In unprecedented scenes of rioting, violence today raged across London and spread to three other cities, as police fought rioters to contain Britain's most serious unrest, raising questions over security of the 2012 Olympics.
Rioting and looting has spread across London, with unrest flaring up in the central city of Birmingham, the western city of Bristol and the northwestern city of Liverpool.
The third cricket Test between India and England is scheduled to be held at Edgbaston, Birmingham, from August 10.
On the third night of riots in London, gangs of masked youth last night looted shops, attacked police officers and set fire to vehicles and garbage dumps in raging violence, sparked by the killing of a youth in police shooting in Tottenham, reminding many of racial unrest in the 1980s.

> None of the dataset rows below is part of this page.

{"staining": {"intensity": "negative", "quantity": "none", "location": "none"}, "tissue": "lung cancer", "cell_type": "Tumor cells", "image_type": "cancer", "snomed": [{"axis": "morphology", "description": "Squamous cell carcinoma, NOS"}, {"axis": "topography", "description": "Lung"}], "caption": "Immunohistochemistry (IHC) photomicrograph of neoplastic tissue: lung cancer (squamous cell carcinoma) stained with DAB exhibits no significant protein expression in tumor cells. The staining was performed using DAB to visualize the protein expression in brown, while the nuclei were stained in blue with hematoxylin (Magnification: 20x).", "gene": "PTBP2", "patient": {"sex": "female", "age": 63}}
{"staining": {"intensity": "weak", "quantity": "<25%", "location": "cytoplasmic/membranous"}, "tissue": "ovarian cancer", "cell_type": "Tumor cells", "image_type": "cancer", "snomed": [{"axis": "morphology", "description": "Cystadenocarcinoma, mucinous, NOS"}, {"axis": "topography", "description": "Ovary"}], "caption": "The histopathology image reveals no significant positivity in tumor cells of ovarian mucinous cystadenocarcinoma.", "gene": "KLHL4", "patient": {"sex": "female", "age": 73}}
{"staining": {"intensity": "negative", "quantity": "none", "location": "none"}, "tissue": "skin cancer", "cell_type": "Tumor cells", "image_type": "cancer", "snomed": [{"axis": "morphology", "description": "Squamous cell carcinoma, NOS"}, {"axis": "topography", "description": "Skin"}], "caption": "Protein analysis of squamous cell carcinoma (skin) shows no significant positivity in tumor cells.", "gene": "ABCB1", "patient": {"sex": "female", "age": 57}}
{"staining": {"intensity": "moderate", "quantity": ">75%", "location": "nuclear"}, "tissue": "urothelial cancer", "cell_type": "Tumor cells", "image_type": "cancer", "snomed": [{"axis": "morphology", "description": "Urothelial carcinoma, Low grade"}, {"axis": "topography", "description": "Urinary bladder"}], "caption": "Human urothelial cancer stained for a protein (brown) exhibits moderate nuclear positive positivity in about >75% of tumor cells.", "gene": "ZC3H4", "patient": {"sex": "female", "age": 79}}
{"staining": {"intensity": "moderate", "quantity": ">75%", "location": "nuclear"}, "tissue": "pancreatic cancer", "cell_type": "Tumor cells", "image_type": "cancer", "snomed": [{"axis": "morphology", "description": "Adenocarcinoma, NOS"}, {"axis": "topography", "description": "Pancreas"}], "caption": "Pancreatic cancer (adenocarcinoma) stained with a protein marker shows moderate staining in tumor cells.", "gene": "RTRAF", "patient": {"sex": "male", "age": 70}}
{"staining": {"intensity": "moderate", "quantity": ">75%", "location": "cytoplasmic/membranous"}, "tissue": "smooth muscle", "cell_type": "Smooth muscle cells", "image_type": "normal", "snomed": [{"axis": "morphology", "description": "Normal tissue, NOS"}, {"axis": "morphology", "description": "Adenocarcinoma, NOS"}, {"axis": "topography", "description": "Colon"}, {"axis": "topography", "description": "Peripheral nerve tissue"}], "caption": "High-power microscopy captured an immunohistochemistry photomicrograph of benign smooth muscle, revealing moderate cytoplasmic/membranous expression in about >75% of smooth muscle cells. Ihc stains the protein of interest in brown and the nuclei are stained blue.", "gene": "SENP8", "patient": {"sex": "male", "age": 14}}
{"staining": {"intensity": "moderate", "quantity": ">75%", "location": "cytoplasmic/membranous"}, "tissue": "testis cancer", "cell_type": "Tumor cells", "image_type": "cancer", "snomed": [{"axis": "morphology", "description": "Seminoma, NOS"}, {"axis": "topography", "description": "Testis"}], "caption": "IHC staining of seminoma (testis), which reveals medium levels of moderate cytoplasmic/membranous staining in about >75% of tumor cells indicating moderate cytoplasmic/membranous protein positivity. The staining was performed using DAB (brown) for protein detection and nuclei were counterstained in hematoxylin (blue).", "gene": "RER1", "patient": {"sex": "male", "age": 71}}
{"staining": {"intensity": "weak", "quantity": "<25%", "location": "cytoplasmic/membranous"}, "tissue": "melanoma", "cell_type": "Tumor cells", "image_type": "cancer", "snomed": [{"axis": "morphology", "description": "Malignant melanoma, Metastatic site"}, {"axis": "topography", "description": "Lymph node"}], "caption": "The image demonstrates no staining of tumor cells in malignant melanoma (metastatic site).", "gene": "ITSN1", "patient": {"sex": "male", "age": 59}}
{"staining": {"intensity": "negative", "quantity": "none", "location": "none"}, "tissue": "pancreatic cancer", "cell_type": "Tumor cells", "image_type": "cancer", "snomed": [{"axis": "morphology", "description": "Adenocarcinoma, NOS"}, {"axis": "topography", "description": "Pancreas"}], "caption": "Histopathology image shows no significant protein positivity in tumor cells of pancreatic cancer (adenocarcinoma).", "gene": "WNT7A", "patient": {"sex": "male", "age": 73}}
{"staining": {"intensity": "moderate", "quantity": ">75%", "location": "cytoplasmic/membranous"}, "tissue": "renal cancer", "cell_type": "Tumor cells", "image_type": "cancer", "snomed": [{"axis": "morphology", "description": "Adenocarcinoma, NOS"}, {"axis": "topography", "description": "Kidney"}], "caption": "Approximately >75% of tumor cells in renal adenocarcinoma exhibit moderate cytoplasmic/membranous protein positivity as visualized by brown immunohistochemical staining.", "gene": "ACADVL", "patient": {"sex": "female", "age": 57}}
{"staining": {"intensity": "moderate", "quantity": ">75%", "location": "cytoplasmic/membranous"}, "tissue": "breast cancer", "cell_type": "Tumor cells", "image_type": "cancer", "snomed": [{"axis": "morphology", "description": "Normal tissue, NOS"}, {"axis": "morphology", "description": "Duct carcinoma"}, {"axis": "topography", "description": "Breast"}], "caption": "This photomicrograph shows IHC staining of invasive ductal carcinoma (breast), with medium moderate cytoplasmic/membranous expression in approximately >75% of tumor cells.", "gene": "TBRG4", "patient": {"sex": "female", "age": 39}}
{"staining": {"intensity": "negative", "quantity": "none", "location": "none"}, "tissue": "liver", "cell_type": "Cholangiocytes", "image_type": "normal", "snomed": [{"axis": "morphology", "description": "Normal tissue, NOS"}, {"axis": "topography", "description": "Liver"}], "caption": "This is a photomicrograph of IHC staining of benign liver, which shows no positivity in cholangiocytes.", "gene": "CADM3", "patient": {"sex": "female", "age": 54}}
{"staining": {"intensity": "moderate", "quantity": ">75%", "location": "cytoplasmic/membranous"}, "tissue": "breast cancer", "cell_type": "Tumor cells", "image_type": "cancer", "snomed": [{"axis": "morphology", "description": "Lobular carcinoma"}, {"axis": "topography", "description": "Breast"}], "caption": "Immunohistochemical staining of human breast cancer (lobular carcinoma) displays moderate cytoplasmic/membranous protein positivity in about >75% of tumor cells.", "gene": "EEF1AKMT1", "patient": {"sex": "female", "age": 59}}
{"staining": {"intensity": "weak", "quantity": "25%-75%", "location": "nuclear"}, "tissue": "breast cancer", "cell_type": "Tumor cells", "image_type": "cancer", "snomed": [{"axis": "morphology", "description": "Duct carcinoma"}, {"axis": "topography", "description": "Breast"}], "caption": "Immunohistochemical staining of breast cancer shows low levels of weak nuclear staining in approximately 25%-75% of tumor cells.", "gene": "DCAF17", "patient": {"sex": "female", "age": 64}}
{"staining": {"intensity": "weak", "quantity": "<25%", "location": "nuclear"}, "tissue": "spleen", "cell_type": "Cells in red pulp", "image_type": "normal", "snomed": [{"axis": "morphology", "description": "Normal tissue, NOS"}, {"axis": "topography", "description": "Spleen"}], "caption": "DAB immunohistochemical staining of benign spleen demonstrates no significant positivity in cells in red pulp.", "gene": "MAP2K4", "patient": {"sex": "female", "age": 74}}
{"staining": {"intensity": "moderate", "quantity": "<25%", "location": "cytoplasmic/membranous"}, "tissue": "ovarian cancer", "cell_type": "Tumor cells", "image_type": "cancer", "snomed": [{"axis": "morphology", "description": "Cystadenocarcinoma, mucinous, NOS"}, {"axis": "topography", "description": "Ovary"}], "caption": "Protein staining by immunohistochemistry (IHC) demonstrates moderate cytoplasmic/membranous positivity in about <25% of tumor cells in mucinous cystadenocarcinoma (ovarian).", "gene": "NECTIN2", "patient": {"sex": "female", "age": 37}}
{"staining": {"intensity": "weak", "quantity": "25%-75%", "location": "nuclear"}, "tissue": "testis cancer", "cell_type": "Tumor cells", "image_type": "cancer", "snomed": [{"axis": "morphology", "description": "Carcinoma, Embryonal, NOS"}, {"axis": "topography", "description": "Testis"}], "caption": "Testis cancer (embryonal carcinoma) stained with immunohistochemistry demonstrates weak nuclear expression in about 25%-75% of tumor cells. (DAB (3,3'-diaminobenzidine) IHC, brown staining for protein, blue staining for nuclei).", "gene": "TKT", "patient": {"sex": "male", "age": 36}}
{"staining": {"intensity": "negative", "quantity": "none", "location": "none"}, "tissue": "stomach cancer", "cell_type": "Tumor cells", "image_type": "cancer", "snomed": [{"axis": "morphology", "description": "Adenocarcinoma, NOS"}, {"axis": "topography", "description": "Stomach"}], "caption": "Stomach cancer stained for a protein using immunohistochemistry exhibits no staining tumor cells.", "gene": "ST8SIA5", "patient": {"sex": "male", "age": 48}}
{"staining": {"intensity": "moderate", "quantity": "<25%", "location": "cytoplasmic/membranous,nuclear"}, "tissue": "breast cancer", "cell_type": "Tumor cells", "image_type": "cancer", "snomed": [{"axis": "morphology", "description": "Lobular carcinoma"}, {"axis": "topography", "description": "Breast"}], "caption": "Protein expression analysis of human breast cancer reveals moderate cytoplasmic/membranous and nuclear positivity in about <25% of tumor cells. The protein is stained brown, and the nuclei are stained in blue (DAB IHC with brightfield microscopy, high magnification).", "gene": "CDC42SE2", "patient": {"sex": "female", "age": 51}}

Clashes in Hackney – one of the five boroughs in which the 2012 Olympics will be held – between police and groups of y
ouths were shown live through helicopter cameras, besides at least one car set on fire on the third night of violence.
Over 200 people have been arrested till last night as the police continued to grapple with trouble spreading to newer areas. Much investment has been made in recent years in Hackney in view of the 2012 Olympics.
Prime Minister David Cameron is returning early from holiday to discuss the unrest, which appeared to be led by youths alienated by years of underemployment which left them feeling marginalized even before the economic downturn.
Scotland Yard has deployed an extra 1,700 officers to deal with the unrest in the capital.
Violence started on Saturday in Tottenham district when a peaceful protest over the police shooting of Mark Duggan, a 29-year-old local man, turned violent. Trouble has since spread to areas of London, such as Islington, Enfield, Walthamstow, Oxford Circus and now Hackney.